◆ TASK PROMPT
Leave the images out and repeat the data exactly as given.

◆ COLLECTED MATERIAL
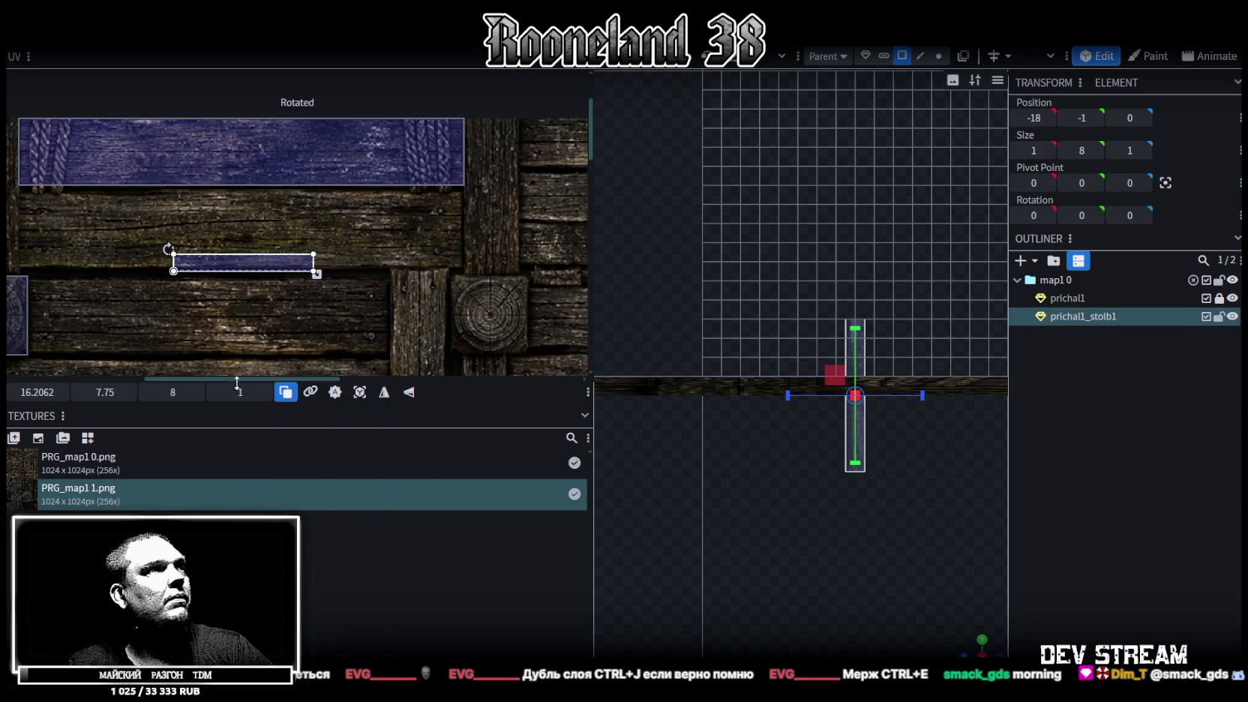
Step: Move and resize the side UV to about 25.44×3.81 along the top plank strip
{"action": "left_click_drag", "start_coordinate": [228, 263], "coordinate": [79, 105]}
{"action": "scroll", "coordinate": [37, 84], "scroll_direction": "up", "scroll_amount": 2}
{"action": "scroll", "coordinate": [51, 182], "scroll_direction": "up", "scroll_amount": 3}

◆ TASK OUTPUT
Step: Move and resize the side UV to about 25.44×3.81 along the top plank strip
{"action": "left_click_drag", "start_coordinate": [228, 263], "coordinate": [79, 105]}
{"action": "scroll", "coordinate": [37, 84], "scroll_direction": "up", "scroll_amount": 2}
{"action": "scroll", "coordinate": [51, 182], "scroll_direction": "up", "scroll_amount": 3}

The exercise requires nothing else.